Mr. Lanza immediately stepped forward and was put to the test. After a demonstration, Mr. Lanza was pulled from the field and made a mess sergeant. For the next two years, he cooked for the troops.

When he returned from the war, Mr. Lanza went back to the bakery full-time, sometimes seven days a week. But he managed to go out to a dance one night, where he met his future wife, Lucy Coccia. They married in 1956.

Mr. Lanza soon realized that fresh bread was not enough to succeed in the wholesale marketplace, so he developed rolls for snack sandwiches, his son said, adding that they became the big seller.

"My dad was the brains of the bakery," his son said.

The bakery on Dorrance Street lasted several decades under Mr. Lanza's leadership, until he sold it in 1982 to pursue a lower-key business.

Around 1984, he and his wife opened Coffee Break in Bristol. But Mr. Lanza's baker's hands were not content to be idle, so he started making doughnuts and pastries for the shop, which increased its popularity. The shop closed in 1994 after Mr. Lanza became ill, his son said.

Mr. Lanza pursued several hobbies. He raised and trained beagles, which won several awards in field trial competitions. Out of the four that he owned, Bessie was the most prized, racking up four awards, his son said.

Mr. Lanza's love for beagles developed out of hunting, an activity he pursued with his father and continued throughout his life. He also enjoyed deep-sea fishing, his son said.

Mr. Lanza also owned five trotting horses, which raced at area tracks in the 1970s. In recent years, though, he went to tracks to watch horses, not necessarily bet on them. "It was more of a pastime for him," his son said.

The hobby his grandchildren appreciated most was his cooking, especially homemade pizza. Mr. Lanza also was known for his turkey and stuffing.
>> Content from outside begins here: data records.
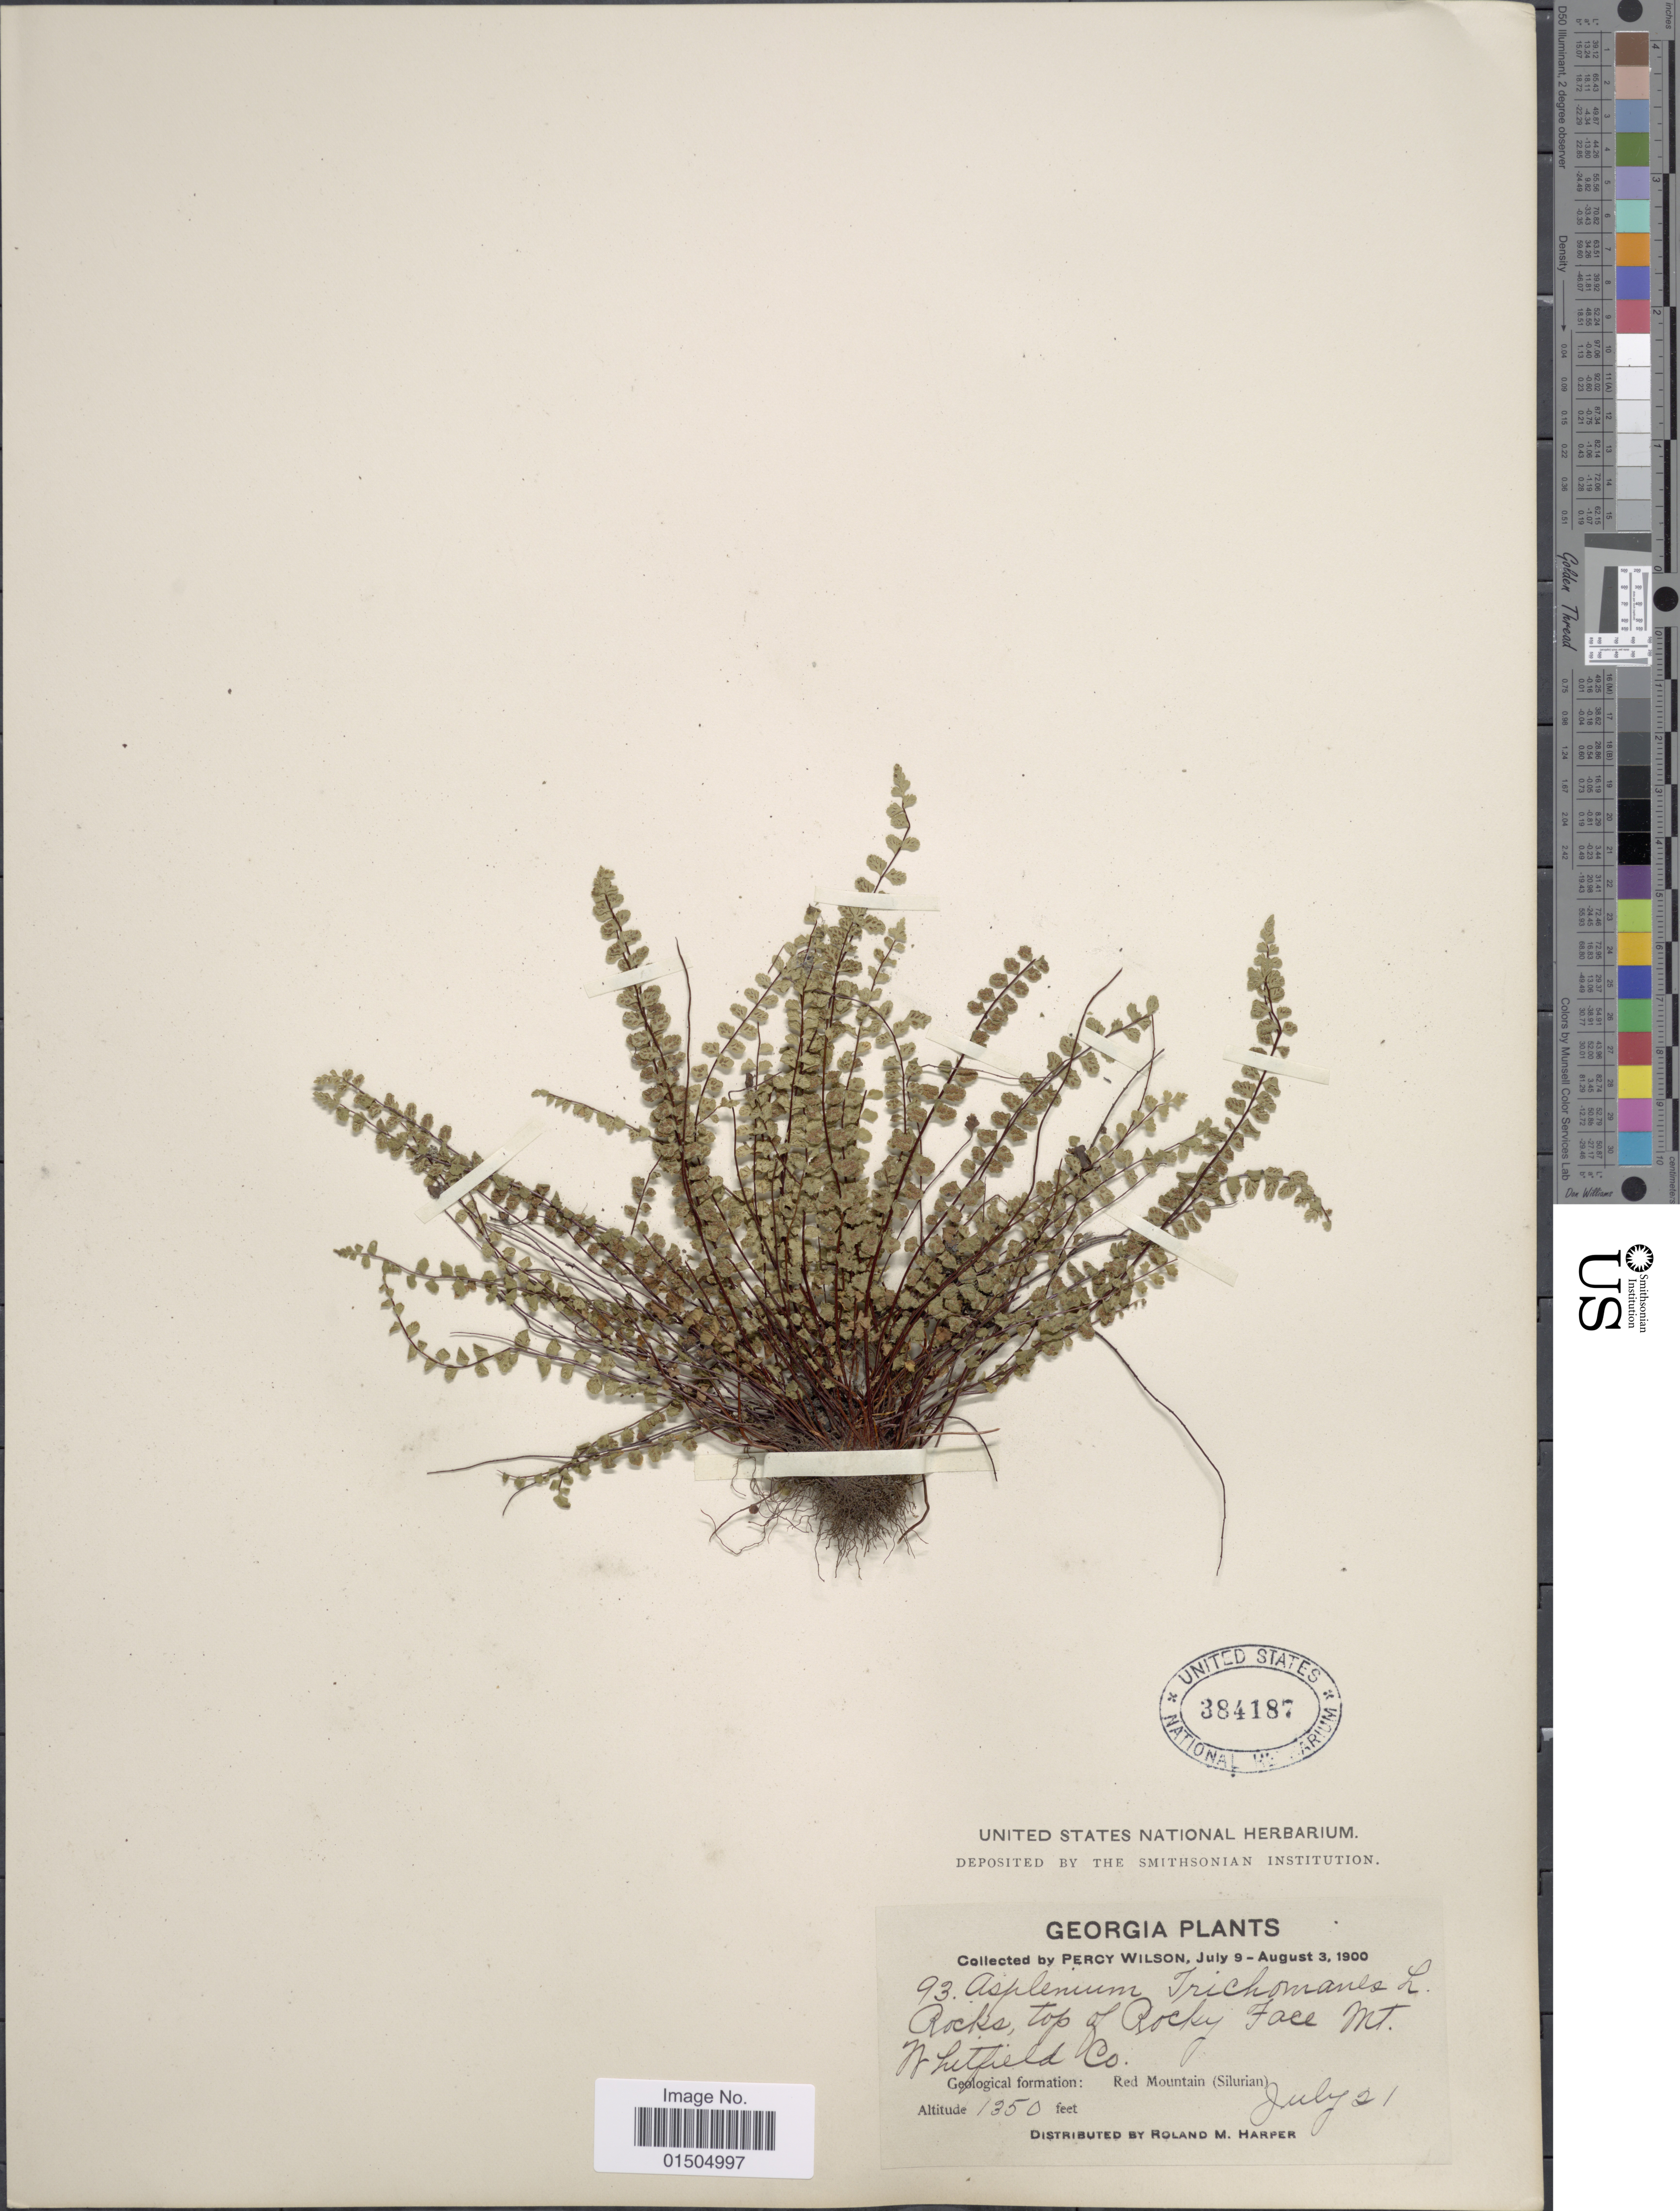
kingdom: Plantae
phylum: Tracheophyta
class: Polypodiopsida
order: Polypodiales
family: Aspleniaceae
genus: Asplenium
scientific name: Asplenium trichomanes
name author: L.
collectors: P. Wilson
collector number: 93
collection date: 1900-07-21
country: United States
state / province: Georgia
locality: Rocks, top of Rocky Face Mt. Whitfield Co. Geological formation: Red Mountain (Silurian).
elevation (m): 411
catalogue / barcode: US 384187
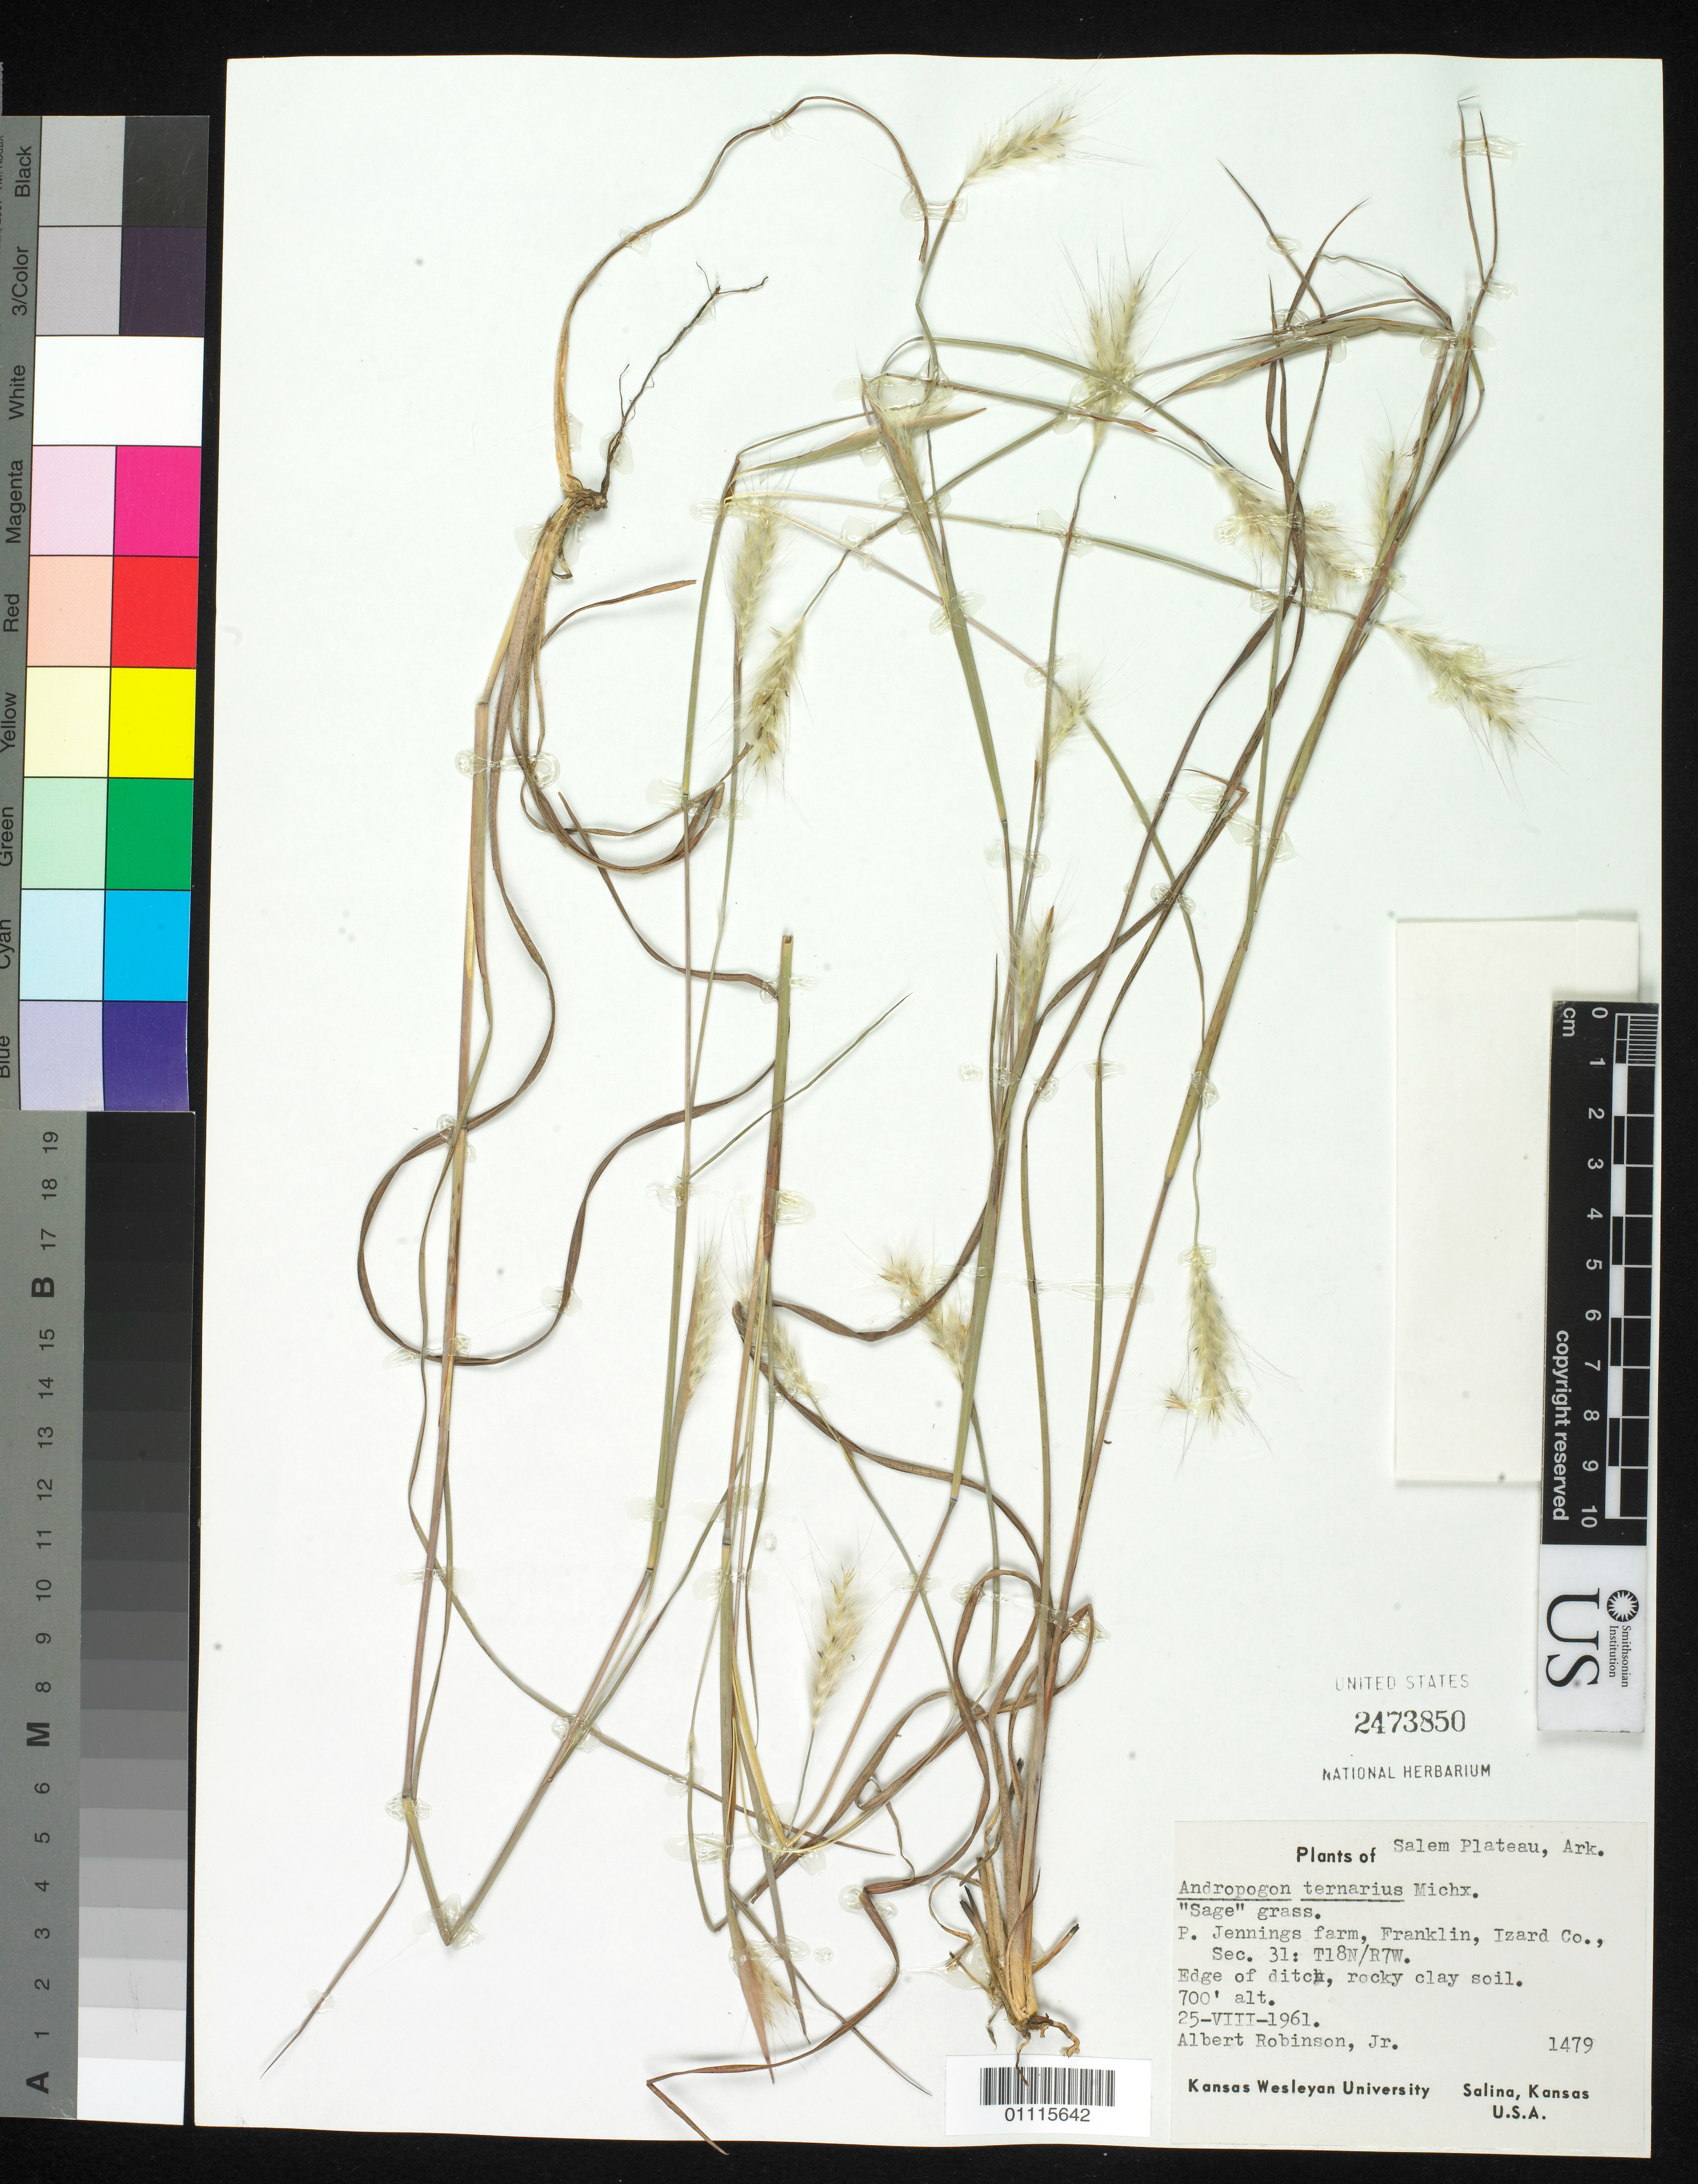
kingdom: Plantae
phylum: Tracheophyta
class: Liliopsida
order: Poales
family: Poaceae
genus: Andropogon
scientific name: Andropogon ternarius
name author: Michx.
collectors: A. Robinson Jr.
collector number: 1479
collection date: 1961-08-25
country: United States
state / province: Arkansas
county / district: Izard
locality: P. Jennings Farm, Franklin.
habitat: Edge of ditch, rocky clay soil.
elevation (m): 213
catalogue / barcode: US 2473850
In addition to his wife and son, Mr. Lanza is survived by a daughter, Michele; five grandchildren; two sisters; and a brother.

A viewing will be from 7 to 9 p.m. tomorrow and 8:30 to 9:30 a.m. Monday at Page Funeral Home, 302 E. Union St., Burlington.

A Funeral Mass will be said at 10 a.m. Monday at St. Paul's Roman Catholic Church, 223 E. Union St., Burlington. Burial will follow at Laurel Hill Cemetery, Burlington.